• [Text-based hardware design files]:

***

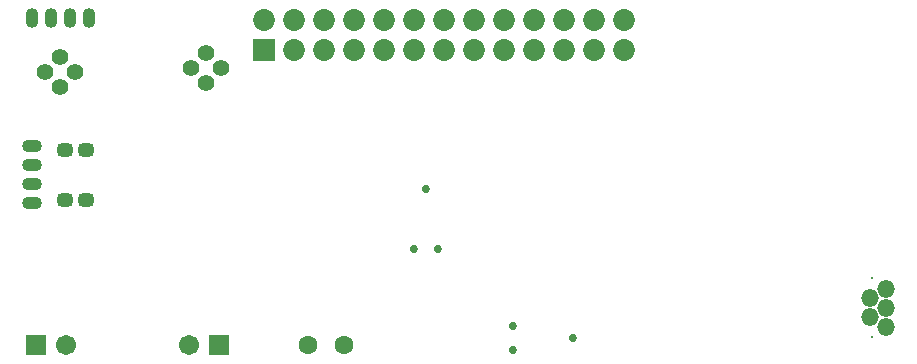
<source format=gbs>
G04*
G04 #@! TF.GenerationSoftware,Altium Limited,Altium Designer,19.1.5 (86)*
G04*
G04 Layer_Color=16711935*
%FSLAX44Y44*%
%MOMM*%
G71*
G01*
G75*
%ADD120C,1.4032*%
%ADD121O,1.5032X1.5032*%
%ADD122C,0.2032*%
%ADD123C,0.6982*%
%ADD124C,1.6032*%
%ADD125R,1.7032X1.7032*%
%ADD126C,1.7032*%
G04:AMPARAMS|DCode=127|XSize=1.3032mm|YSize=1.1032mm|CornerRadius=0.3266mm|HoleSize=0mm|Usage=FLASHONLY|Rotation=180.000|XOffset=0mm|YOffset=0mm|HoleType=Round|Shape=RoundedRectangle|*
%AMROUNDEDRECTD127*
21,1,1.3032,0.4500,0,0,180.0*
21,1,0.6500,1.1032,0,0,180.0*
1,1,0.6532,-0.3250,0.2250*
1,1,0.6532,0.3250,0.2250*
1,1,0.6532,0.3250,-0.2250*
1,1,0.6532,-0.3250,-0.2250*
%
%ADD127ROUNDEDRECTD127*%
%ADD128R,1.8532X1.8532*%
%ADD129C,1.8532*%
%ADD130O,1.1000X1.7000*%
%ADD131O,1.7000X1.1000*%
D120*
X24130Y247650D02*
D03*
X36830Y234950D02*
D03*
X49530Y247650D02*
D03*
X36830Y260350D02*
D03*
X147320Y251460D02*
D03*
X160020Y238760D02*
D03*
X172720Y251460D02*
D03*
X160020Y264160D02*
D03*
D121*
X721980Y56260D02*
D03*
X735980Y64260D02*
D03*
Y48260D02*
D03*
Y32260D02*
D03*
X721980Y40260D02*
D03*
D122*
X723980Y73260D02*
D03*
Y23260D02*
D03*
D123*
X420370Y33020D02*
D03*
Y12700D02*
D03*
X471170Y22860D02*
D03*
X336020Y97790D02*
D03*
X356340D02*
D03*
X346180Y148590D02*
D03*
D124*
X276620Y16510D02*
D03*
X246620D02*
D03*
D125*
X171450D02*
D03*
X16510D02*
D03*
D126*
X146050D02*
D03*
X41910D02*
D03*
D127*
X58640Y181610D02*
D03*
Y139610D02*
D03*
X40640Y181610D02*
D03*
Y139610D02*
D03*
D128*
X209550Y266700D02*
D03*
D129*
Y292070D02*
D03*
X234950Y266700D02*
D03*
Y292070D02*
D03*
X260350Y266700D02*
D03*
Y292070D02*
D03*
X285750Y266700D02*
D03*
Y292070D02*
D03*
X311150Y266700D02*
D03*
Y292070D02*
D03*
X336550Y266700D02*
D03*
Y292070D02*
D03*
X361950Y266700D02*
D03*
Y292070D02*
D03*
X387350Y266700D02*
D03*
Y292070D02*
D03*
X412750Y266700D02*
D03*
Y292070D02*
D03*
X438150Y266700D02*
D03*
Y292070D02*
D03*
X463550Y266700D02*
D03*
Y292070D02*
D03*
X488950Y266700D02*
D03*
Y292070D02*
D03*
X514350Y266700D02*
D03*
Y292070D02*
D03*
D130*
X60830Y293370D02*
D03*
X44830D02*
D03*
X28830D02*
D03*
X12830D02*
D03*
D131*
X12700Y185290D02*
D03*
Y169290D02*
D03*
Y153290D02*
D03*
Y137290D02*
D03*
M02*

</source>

***

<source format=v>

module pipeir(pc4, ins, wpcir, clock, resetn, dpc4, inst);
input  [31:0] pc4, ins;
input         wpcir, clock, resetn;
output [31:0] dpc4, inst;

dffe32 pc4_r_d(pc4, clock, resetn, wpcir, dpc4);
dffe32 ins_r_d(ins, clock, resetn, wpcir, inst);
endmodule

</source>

***

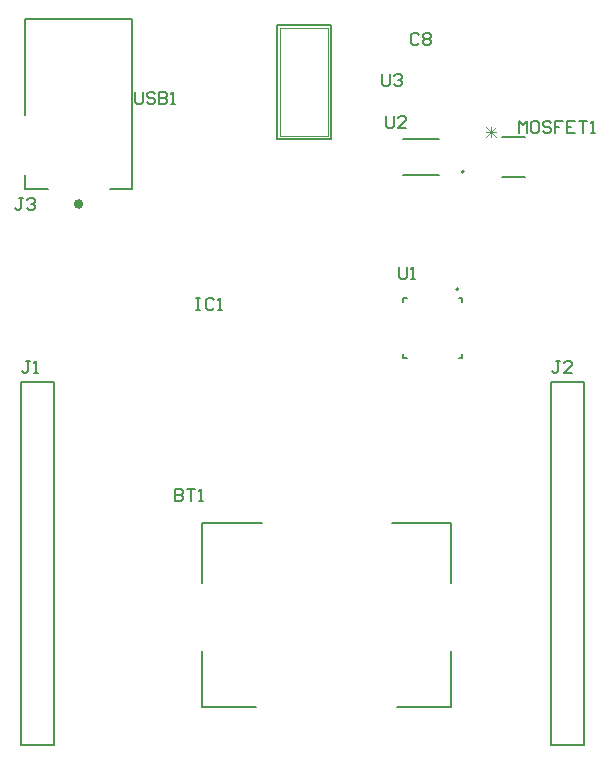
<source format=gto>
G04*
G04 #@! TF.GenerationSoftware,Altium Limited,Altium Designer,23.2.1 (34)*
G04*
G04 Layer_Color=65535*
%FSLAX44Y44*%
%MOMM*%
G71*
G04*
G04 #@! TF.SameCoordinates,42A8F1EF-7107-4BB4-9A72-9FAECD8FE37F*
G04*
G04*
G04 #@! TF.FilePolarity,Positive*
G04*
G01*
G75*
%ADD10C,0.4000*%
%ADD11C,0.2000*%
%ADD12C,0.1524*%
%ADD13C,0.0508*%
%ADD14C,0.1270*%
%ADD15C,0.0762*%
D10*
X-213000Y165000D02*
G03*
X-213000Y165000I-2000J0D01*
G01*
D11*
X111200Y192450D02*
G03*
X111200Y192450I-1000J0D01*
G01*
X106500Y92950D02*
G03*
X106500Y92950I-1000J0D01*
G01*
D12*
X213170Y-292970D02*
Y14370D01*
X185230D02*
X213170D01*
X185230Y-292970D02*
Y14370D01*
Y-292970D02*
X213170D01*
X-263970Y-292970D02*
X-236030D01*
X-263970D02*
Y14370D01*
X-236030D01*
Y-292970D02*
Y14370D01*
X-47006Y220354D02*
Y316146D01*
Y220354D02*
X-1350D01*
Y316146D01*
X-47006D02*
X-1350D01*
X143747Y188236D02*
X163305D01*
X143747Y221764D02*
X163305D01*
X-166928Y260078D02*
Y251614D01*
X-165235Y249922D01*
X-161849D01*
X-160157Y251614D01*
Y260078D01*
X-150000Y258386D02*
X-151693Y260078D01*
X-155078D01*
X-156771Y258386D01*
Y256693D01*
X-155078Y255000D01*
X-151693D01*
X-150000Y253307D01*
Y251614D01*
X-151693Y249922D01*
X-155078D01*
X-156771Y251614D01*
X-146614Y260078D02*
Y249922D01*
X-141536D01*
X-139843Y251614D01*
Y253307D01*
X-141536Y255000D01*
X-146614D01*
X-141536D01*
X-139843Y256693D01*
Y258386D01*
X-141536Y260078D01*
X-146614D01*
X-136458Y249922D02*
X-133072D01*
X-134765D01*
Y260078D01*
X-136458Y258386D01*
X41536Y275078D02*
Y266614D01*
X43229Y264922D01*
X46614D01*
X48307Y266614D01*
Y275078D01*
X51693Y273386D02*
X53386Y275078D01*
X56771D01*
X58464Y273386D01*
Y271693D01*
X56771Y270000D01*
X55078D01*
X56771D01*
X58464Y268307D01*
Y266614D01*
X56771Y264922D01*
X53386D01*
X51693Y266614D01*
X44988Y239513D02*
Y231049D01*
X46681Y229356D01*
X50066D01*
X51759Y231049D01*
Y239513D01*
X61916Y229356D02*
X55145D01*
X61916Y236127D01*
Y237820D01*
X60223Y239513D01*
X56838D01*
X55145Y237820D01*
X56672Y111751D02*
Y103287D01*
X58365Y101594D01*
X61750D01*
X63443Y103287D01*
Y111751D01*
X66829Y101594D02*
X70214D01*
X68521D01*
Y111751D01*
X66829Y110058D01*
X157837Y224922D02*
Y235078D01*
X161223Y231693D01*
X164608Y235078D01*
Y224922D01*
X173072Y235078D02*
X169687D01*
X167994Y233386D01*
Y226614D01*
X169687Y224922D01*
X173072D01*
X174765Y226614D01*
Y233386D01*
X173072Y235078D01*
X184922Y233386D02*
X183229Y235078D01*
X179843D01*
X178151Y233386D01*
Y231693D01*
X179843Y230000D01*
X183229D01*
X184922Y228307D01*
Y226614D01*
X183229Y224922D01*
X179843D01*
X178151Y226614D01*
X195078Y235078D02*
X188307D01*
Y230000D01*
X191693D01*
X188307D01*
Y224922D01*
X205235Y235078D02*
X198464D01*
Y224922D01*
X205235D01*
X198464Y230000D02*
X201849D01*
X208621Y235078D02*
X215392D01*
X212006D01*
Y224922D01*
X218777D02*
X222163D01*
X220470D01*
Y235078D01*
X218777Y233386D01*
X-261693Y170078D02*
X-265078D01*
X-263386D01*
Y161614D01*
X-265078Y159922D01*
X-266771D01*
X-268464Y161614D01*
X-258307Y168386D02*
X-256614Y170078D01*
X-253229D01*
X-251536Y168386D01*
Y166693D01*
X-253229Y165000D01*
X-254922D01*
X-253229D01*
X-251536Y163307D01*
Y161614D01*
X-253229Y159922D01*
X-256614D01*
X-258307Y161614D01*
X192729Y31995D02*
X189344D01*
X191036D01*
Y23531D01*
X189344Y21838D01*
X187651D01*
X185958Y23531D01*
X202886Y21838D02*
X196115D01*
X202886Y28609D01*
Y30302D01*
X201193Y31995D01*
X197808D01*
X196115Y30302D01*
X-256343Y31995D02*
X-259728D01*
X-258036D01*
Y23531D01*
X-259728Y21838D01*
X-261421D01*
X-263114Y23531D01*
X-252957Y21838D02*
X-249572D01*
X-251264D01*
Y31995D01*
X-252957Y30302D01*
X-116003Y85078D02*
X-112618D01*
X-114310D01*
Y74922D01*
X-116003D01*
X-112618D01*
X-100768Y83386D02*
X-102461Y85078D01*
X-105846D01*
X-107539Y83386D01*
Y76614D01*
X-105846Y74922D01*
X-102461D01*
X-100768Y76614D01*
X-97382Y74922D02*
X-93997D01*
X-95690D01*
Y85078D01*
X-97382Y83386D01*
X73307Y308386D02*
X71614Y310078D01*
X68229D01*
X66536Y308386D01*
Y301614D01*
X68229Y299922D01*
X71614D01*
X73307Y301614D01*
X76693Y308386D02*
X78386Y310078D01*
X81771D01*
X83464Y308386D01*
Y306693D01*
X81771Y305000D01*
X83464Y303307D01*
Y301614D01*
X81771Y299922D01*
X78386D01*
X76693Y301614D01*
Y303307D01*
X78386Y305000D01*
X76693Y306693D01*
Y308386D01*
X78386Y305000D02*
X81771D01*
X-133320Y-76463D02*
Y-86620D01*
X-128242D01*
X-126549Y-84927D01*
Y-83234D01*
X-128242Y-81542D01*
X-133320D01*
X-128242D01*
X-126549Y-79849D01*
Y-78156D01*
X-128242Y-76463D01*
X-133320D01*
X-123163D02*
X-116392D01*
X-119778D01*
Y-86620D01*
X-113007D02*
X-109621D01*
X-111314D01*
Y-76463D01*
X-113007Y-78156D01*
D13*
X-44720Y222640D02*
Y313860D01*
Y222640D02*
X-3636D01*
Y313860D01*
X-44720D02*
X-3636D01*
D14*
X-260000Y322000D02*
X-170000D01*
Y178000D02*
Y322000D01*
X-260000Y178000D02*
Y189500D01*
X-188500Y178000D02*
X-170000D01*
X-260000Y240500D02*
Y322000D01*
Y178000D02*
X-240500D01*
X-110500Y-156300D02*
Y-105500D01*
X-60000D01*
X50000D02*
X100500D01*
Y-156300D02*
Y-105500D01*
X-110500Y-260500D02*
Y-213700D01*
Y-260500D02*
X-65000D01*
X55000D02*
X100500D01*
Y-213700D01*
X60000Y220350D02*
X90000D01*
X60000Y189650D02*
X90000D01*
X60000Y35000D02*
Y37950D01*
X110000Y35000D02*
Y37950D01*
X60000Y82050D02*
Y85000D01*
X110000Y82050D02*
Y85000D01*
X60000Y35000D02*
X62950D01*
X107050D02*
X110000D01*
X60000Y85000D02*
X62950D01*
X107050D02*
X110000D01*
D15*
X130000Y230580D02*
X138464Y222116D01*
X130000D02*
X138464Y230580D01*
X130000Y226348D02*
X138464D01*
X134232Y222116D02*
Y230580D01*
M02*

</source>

***

• [REQUEST]: Above are the records; repeat exactly the lines from the one holding "X-47006Y220354D02*" down to the one holding "X-146614Y260078D02*", end lines included.

• [EXPECTED ANSWER]:
X-47006Y220354D02*
Y316146D01*
Y220354D02*
X-1350D01*
Y316146D01*
X-47006D02*
X-1350D01*
X143747Y188236D02*
X163305D01*
X143747Y221764D02*
X163305D01*
X-166928Y260078D02*
Y251614D01*
X-165235Y249922D01*
X-161849D01*
X-160157Y251614D01*
Y260078D01*
X-150000Y258386D02*
X-151693Y260078D01*
X-155078D01*
X-156771Y258386D01*
Y256693D01*
X-155078Y255000D01*
X-151693D01*
X-150000Y253307D01*
Y251614D01*
X-151693Y249922D01*
X-155078D01*
X-156771Y251614D01*
X-146614Y260078D02*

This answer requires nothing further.